In acute kidney injury, which is a significant cause of morbidity and mortality, cytokines and leukocytes promote inflammation and injury. We examined the pathogenic role of IL-17A in ...cisplatin-induced acute kidney injury. Intrarenal IL-17A mRNA transcription and protein expression were increased in wild-type mice after cisplatin-induced renal injury. An important role for IL-17A in the nephrotoxicity of cisplatin was demonstrated by observing protection from cisplatin-induced functional and histological renal injury in Il17a−/− and Rorγt−/− mice, as well as in mice treated pre-emptively with anti–IL-17A antibodies.
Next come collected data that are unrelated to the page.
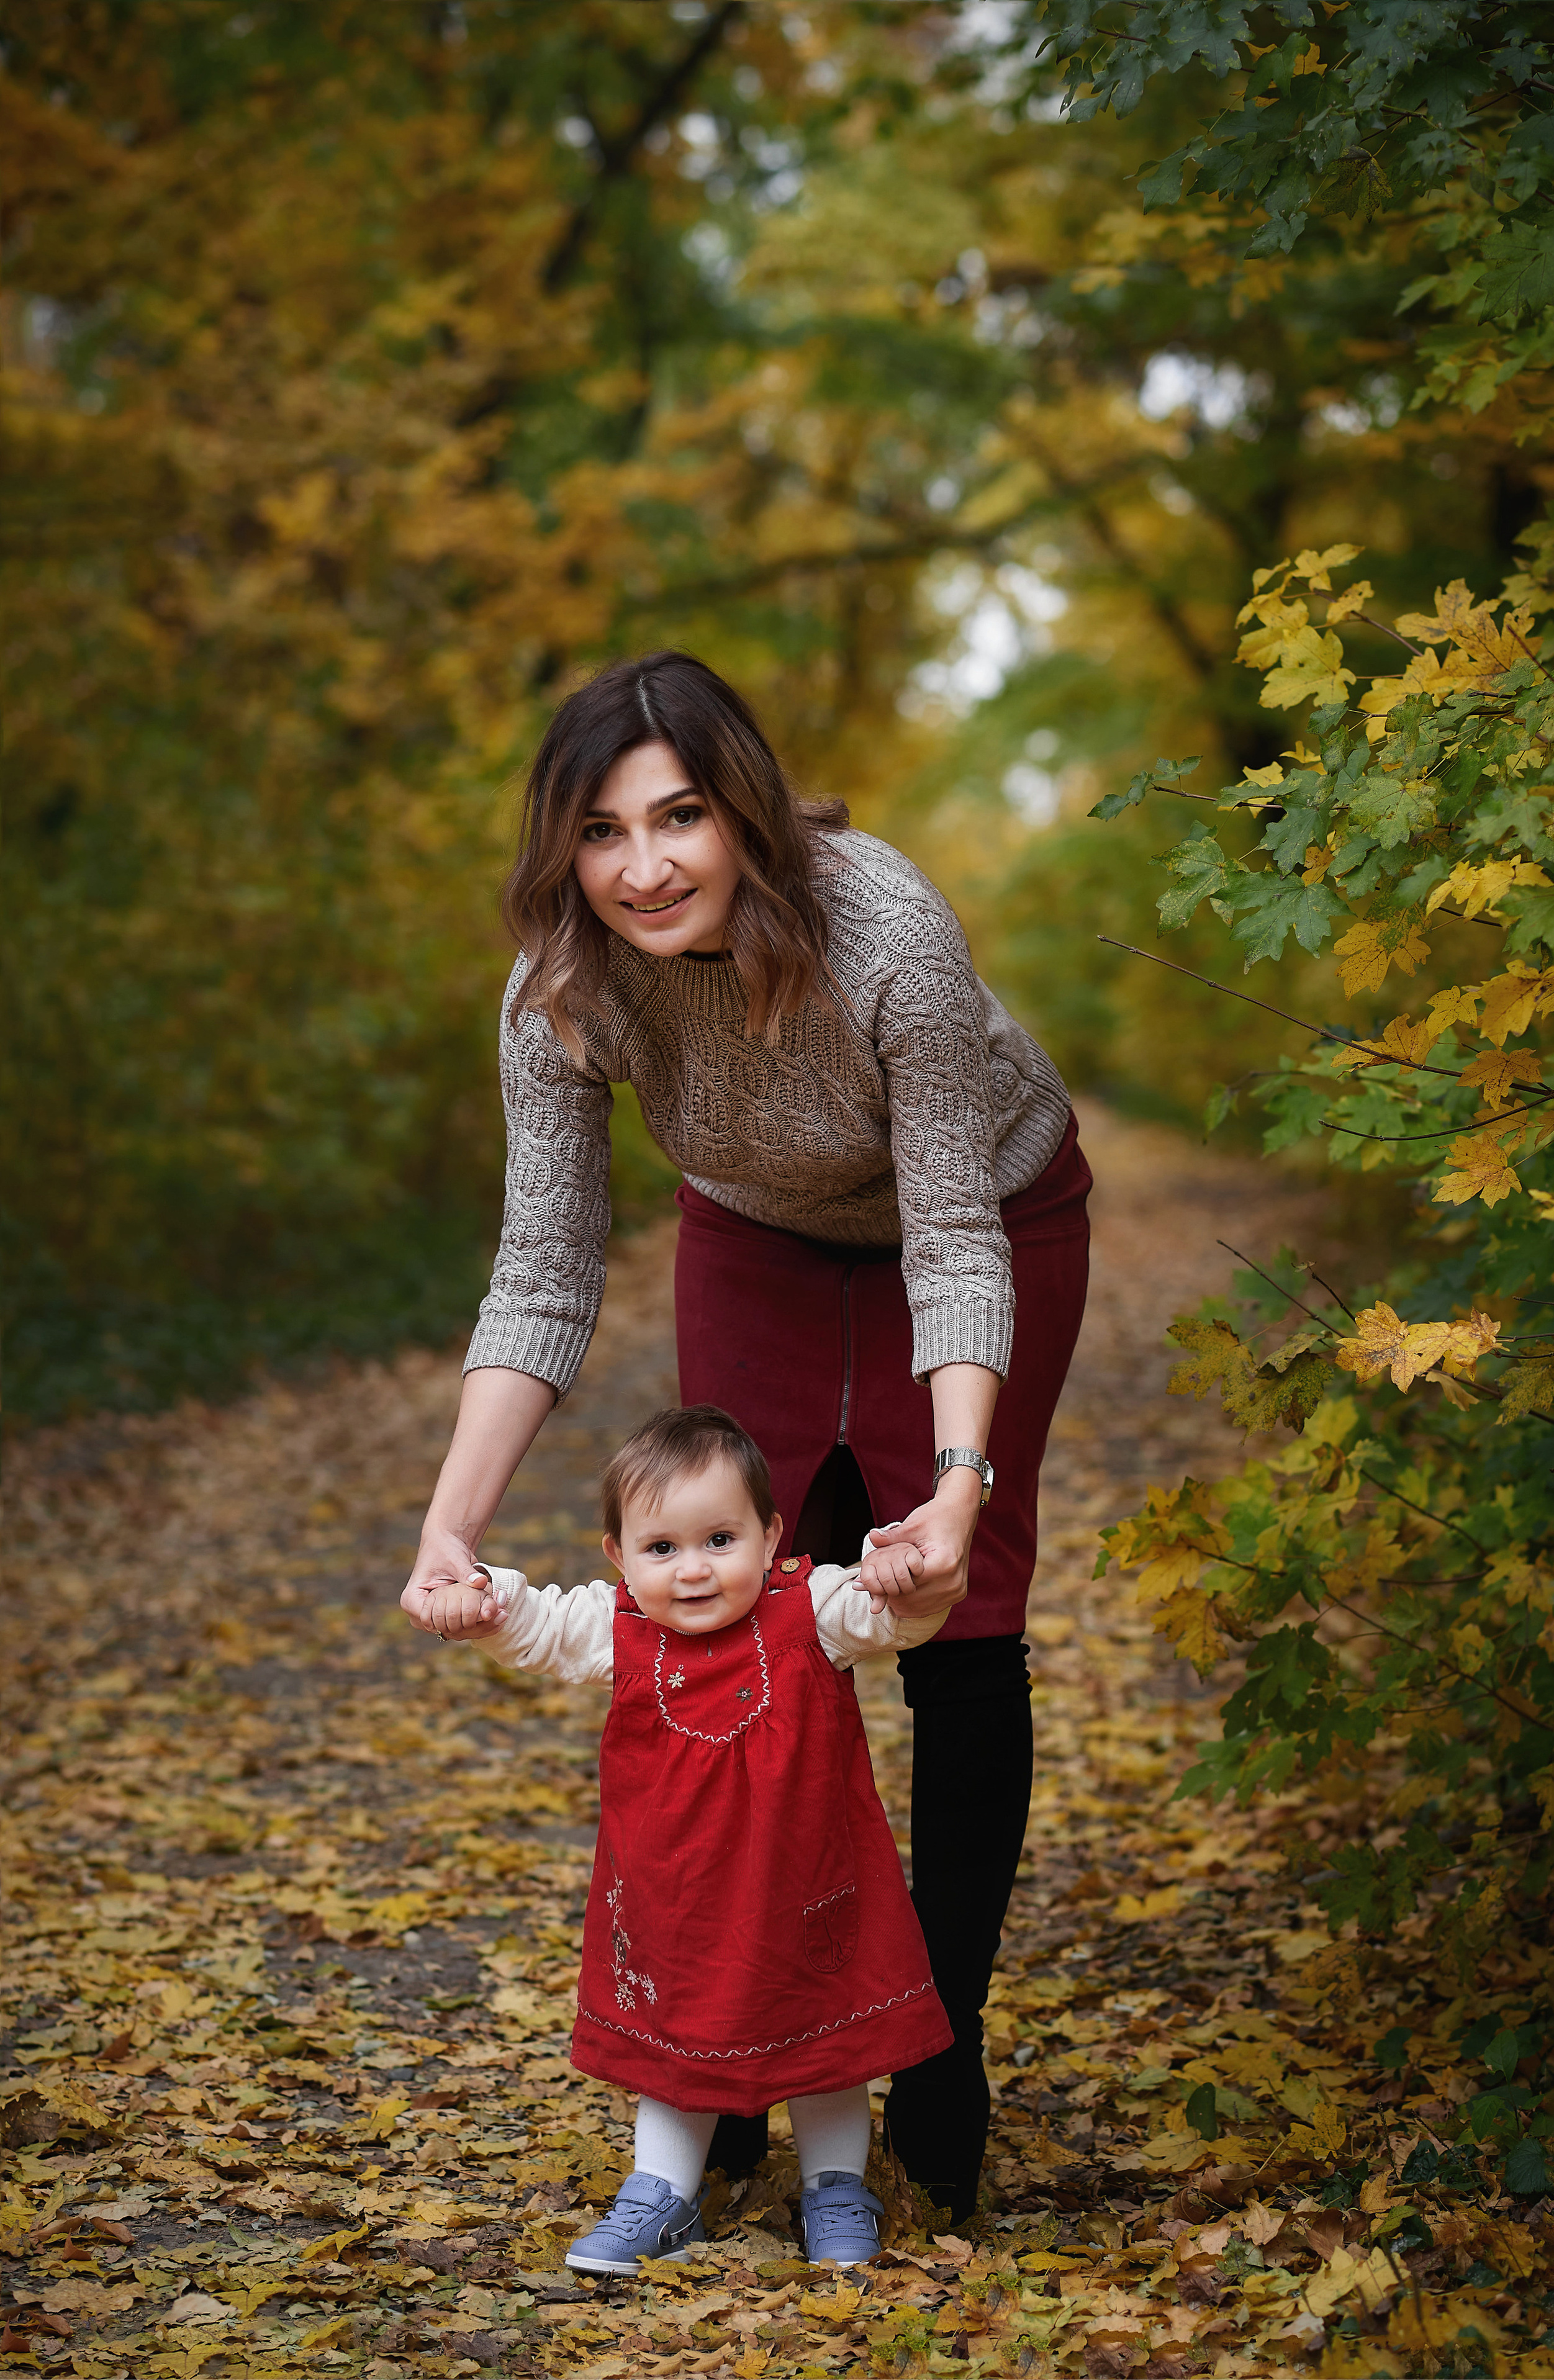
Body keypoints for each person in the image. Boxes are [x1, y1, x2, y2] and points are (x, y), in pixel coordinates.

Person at [402, 649, 1092, 2223]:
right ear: (559, 850)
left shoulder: (887, 935)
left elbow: (951, 1241)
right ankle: (722, 2055)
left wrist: (958, 1485)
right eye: (598, 831)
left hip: (991, 1207)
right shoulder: (565, 989)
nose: (641, 867)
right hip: (757, 1237)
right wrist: (452, 1524)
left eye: (680, 817)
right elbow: (543, 1268)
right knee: (724, 1622)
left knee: (950, 1613)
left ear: (749, 816)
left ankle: (937, 2034)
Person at [416, 1404, 952, 2273]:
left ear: (771, 1536)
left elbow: (889, 1619)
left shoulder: (809, 1609)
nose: (693, 1569)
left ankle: (836, 2183)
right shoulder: (619, 1627)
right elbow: (540, 1626)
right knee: (675, 2039)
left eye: (719, 1539)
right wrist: (486, 1596)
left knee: (830, 2030)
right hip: (678, 1899)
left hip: (806, 1882)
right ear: (620, 1557)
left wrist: (903, 1577)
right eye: (663, 1548)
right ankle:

Both renal injury and renal IL-1β and IL-17A production were attenuated in Asc−/− and Tlr2 −/− mice, suggesting that cisplatin induces endogenous TLR2 ligand production and activates the ASC-dependent inflammasome complex, resulting in IL-1β and injurious IL-17A production. Neutrophils and natural killer cells are the likely targets of these pathways, because combined depletion of these cells was strongly protective; anti–IL-17A antibodies had no additional effect in this setting. Although IL-17A can also be produced by CD4+ and γδ T cells, IL-17A from those cells does not contribute to renal injury. Cisplatin-induced injury was unchanged in γδ T-cell–deficient mice, whereas Il17a−/− CD4+ T cells induced similar injury as did wild-type CD4+ T cells on transfer to cisplatin-injected Rag1−/− mice. These studies demonstrate an important role for TLR2, the ASC inflammasome, and IL-17A in innate leukocytes in cisplatin-induced renal injury.